Is there a book you wish you had written?

This is an odd question because I feel like it’s often tied up with ideas of success. People rarely say they wish they wrote a book that sold 10 copies. Essentially, it has nothing to do with the actual book but the reception to the book. So, no there’s no book I wish I wrote but if I could think like anyone it would be Jacqueline Rose.

Name a book that you were pleasantly surprised by.

I recently read Janet Malcolm’s “The Journalist and the Murderer” and it is one of the rare books that lives up to the hype. I thought it would be dated, but it’s so deft and smart. Similarly, Penelope Lively’s Moon Tiger” was much more engaging and sharper than I’d been lead to believe.

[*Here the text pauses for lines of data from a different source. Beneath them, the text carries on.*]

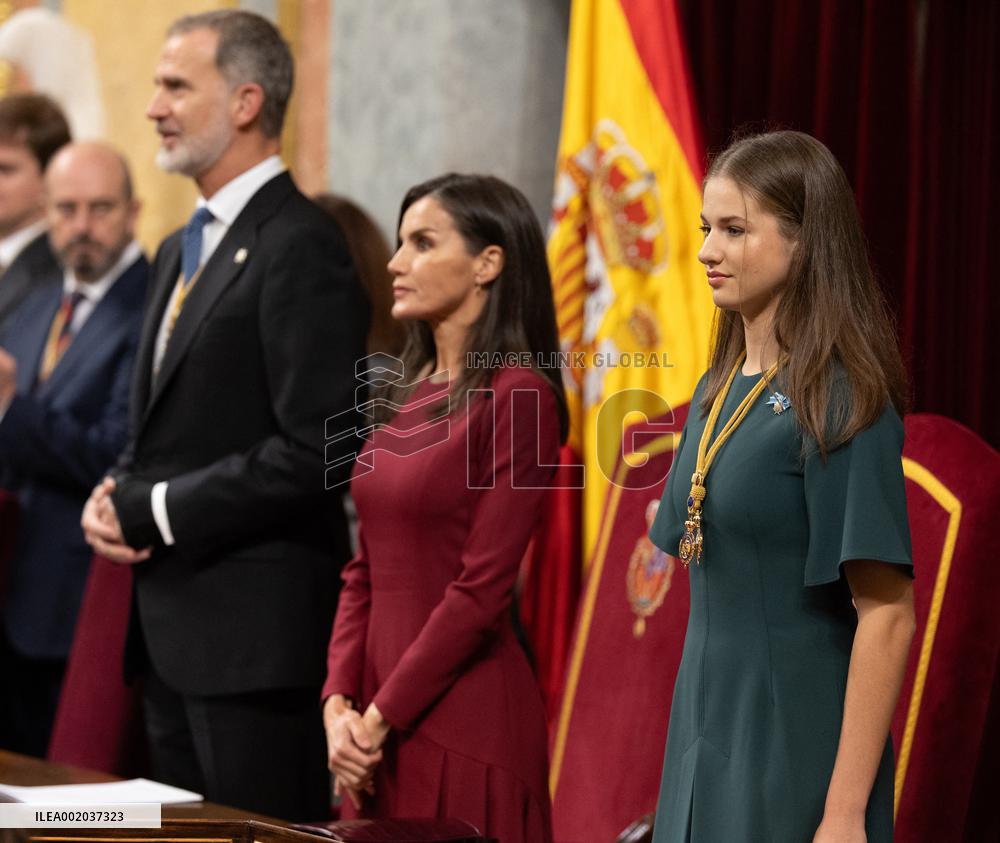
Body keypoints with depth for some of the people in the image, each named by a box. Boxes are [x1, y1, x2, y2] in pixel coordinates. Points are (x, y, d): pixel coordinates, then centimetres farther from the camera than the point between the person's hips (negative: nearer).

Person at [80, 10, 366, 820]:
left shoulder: (301, 246, -13)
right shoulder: (182, 251, 18)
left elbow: (315, 449, -20)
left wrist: (156, 510, -14)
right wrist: (116, 497, 3)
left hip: (257, 624, -9)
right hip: (174, 630, 10)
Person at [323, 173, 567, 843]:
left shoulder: (517, 397, -11)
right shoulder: (406, 397, 12)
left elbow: (481, 588, -15)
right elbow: (365, 572, 12)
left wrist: (379, 717, -12)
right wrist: (340, 702, -1)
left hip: (464, 715, -7)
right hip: (378, 731, 7)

If you could meet one author, living or dead, who would it be?

Tove Ditlevsen. I recently read “The Copenhagen Trilogy,” her account of growing up with writerly aspirations in her normal, working-class family home in Copenhagen. They are sensitive, thoughtful books but she has a mischievous sense of humor. Who else could I say? Rachel Cusk? I bet she would rip me to shreds in some lightly fictionalized portrait. I would enjoy that.

What book changed your life?

I think I might have passed the point where a book can change my life. I think it’s most likely to happen when you’re a teenager. That being said, I think Donald Antrim’s “The Afterlife” helped me to understand my own life, and human behavior, better. In totally practical terms, the book that most changed my life was the one I wrote.